Text excerpt
^^^^^^^^^^^^^^^^

RE: 10/7/2014 Weekly Ceph Performance Meeting: kernel boot params

Somnath Roy <Somnath.Roy@xxxxxxxxxxx> · Wed, 15 Oct 2014 02:43:56 +0000

Sage,
I think they seem to be using 7VM (and thus 7 librbd clients) clients for the test.
XinXin,
You are running 2 OSDS/SSD and that is not recommended . Not sure that has an impact or not.  Along with disabling optracker as Sage suggested, you may want to tweak the osd num shards and number of filestore threads to see if it is improving performance.
BTW, each librados client is now ~20% slower (even after rbd_cache = false) and with 7 clients adding those degradation could be significant. One quick check you can do to factor out librbd degradation, is to use firefly librbd/librados combination.

Thanks & Regards
Somnath

-----Original Message-----
From: Sage Weil [mailto:sage@xxxxxxxxxxxx]
Sent: Tuesday, October 14, 2014 7:23 PM
To: Shu, Xinxin
Cc: Andreas Bluemle; Paul Von-Stamwitz; Stefan Priebe; Somnath Roy; ceph-devel@xxxxxxxxxxxxxxx; Zhang, Jian
Subject: RE: 10/7/2014 Weekly Ceph Performance Meeting: kernel boot params

On Wed, 15 Oct 2014, Shu, Xinxin wrote:
> Hi all , recently we tested 4K random write performance on our full
> SSD setup (12 x Intel DC3700) , but peak performance is ~23K IOPS,
> which is much lower than hardware capability , with detail latency
> breakdown , we found that most of latency comes from osd queue , we
> have noticed the optimizations on osd queue , and tried latest master
> on our setup , but there is a performance regression , we also checked
> the qlock and pg lock with perf counter, the waiting count and latency
> are very small, the attached pdf shows the details , any suggestion
> will be appreciated ?

I would start by making sure 'osd enable op tracker = false' if it isn't already.

The other thing to keep in mind is that a lot of the work has enabled OSD perforamnce to scale as the clients increase.  It looks like your test has a single client.  Can you try running 2, 4, 8 clients and see if the per-OSD throughput goes up?

Digging into the code with a tool like vtune would be extremely helpful, I think.  There is a lot of time spent in do_op (osd prepare and osd queue) that fujitsu has called out but we haven't narrowed down where the time is being spent.

^^^^^^^^^^^^^^^^

Written task
Answer these questions from the Ceph performance thread:
(a) What SSD hardware does the full-SSD setup use?
(b) Which setting does Sage say he would start by making sure is set, and to what value?
(c) By roughly how much slower is each librados client now, according to Somnath?

Page-level text extractions
^^^^^^^^^^^^^^^^

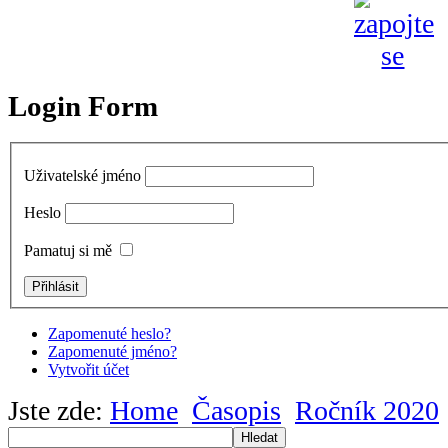
Login Form
Uživatelské jméno
Heslo
Pamatuj si mě
Zapomenuté heslo?
Zapomenuté jméno?
Vytvořit účet
Jste zde:
Home
Časopis
Ročník 2020
Hledat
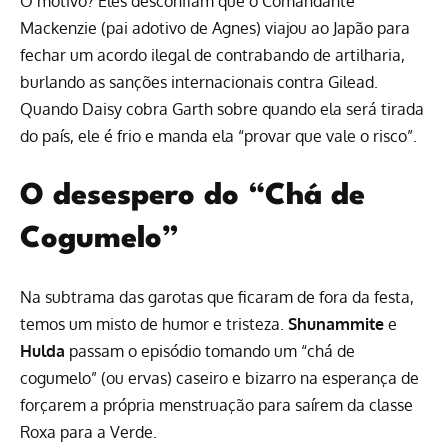
O motivo? Eles desconfiam que o Comandante
Mackenzie (pai adotivo de Agnes) viajou ao Japão para
fechar um acordo ilegal de contrabando de artilharia,
burlando as sanções internacionais contra Gilead.
Quando Daisy cobra Garth sobre quando ela será tirada
do país, ele é frio e manda ela “provar que vale o risco”.
O desespero do “Chá de
Cogumelo”
Na subtrama das garotas que ficaram de fora da festa,
temos um misto de humor e tristeza.
Shunammite
e
Hulda
passam o episódio tomando um “chá de
cogumelo” (ou ervas) caseiro e bizarro na esperança de
forçarem a própria menstruação para saírem da classe
Roxa para a Verde.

^^^^^^^^^^^^^^^^

Answer to the problem
(a) 12 x Intel DC3700.
(b) 'osd enable op tracker', set to false.
(c) About 20% slower, even with rbd_cache = false.